#### EXERCISE TASK
Please format every line of the data below as a JSON list of strings, one string per line, with blank lines omitted. Leave the pictures out of your answer.

#### Collected data entries
*-*-*

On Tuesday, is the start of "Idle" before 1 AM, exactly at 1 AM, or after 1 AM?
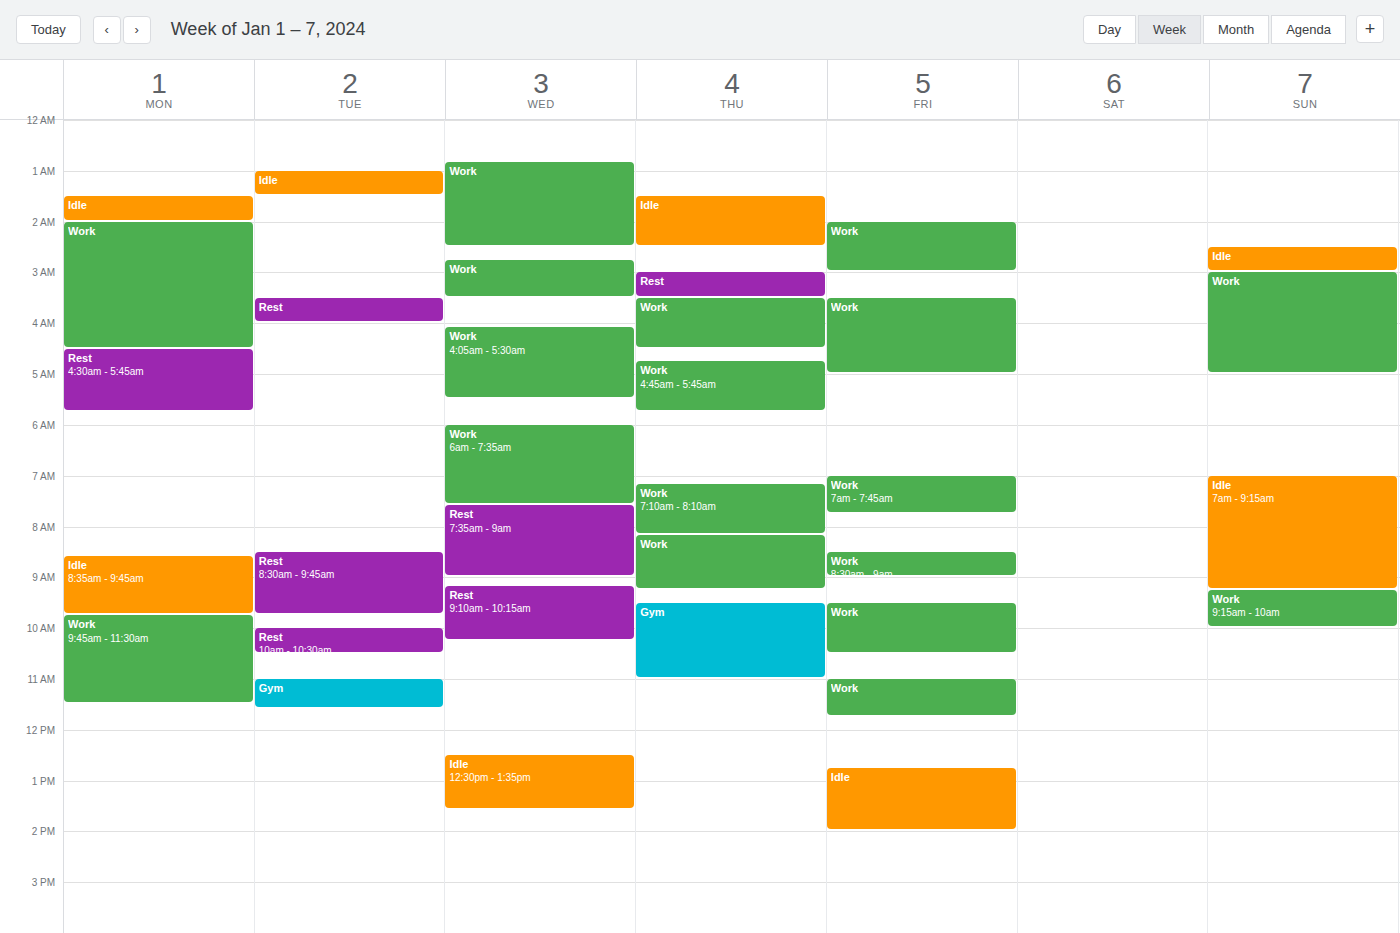
1:00 AM -- exactly at 1 AM, on the 1 AM line.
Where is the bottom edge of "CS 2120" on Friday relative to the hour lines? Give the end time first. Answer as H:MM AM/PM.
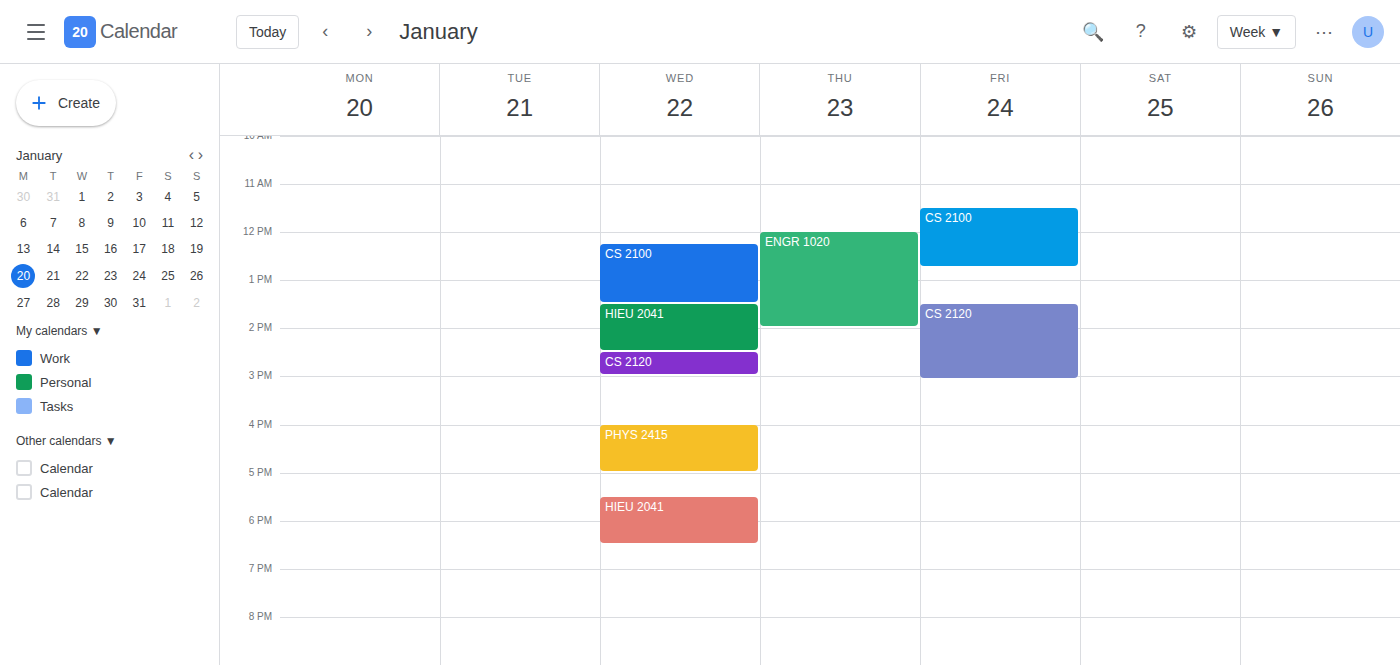
3:05 PM -- neither: 5 minutes below the 3 PM line and 55 minutes above the 4 PM line.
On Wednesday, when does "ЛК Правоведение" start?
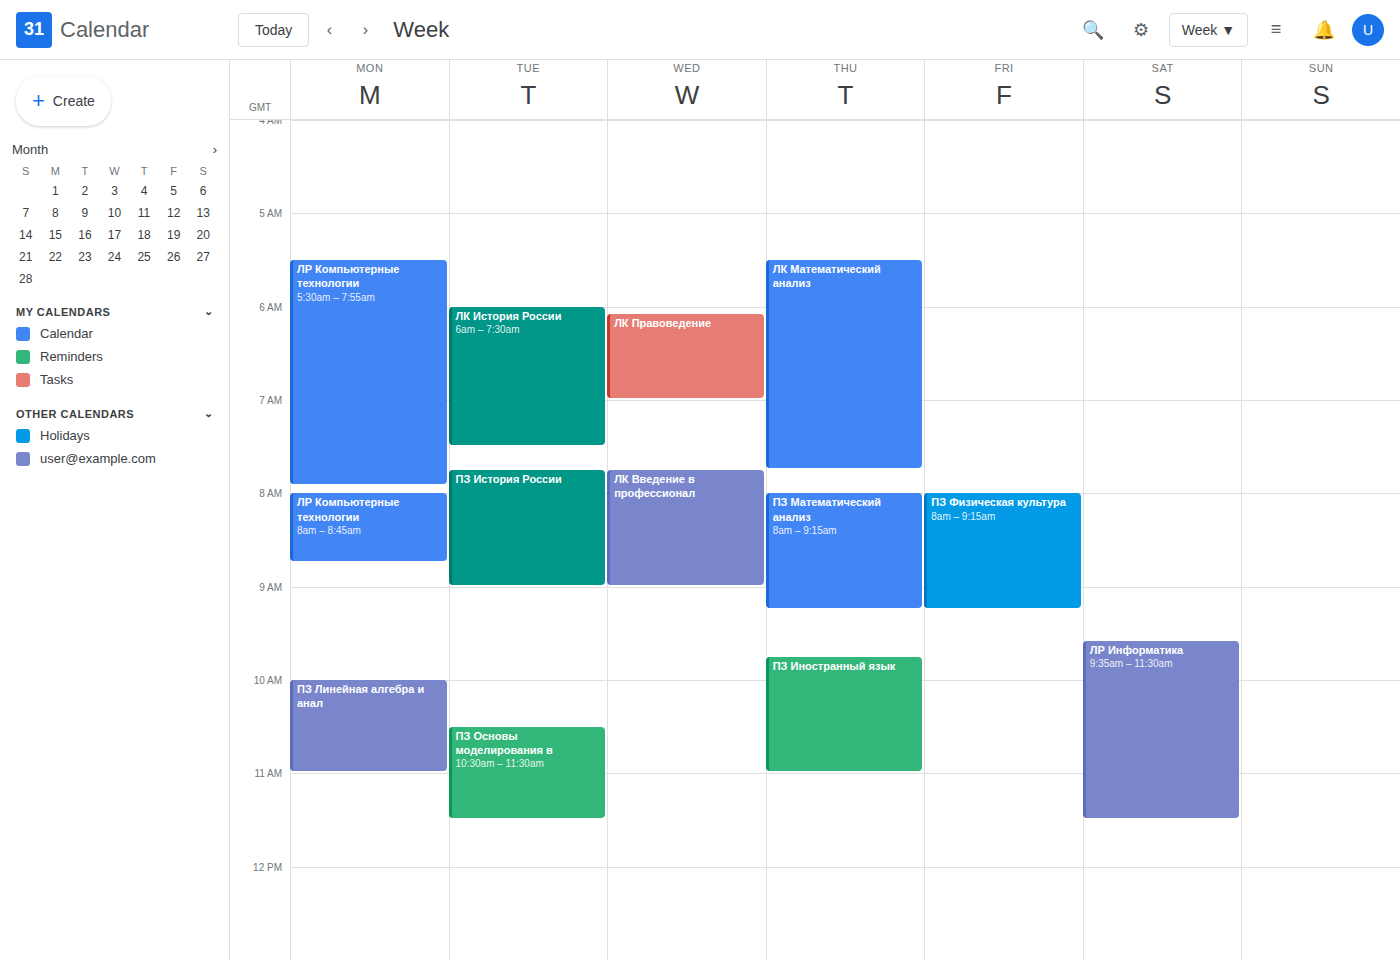
6:05 AM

*-*-*

#### WRITTEN RESPONSE
[
  "On Tuesday, is the start of \"Idle\" before 1 AM, exactly at 1 AM, or after 1 AM?",
  "1:00 AM -- exactly at 1 AM, on the 1 AM line.",
  "Where is the bottom edge of \"CS 2120\" on Friday relative to the hour lines? Give the end time first. Answer as H:MM AM/PM.",
  "3:05 PM -- neither: 5 minutes below the 3 PM line and 55 minutes above the 4 PM line.",
  "On Wednesday, when does \"ЛК Правоведение\" start?",
  "6:05 AM"
]